** Excerpted records follows **

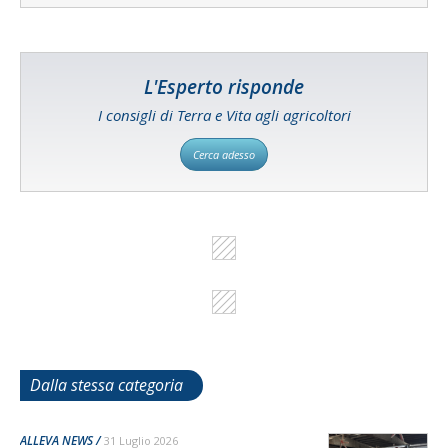
L'Esperto risponde
I consigli di Terra e Vita agli agricoltori
Cerca adesso
Dalla stessa categoria
ALLEVA NEWS
31 Luglio 2026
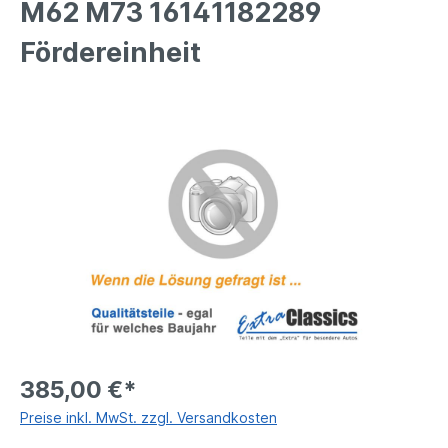
M62 M73 16141182289
Fördereinheit
385,00 €*
Preise inkl. MwSt. zzgl. Versandkosten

** End of Excerpted records **

## Job
Repeat the data word for word. Images are not part of the copy.

## Task result
L'Esperto risponde
I consigli di Terra e Vita agli agricoltori
Cerca adesso
Dalla stessa categoria
ALLEVA NEWS
31 Luglio 2026
M62 M73 16141182289
Fördereinheit
385,00 €*
Preise inkl. MwSt. zzgl. Versandkosten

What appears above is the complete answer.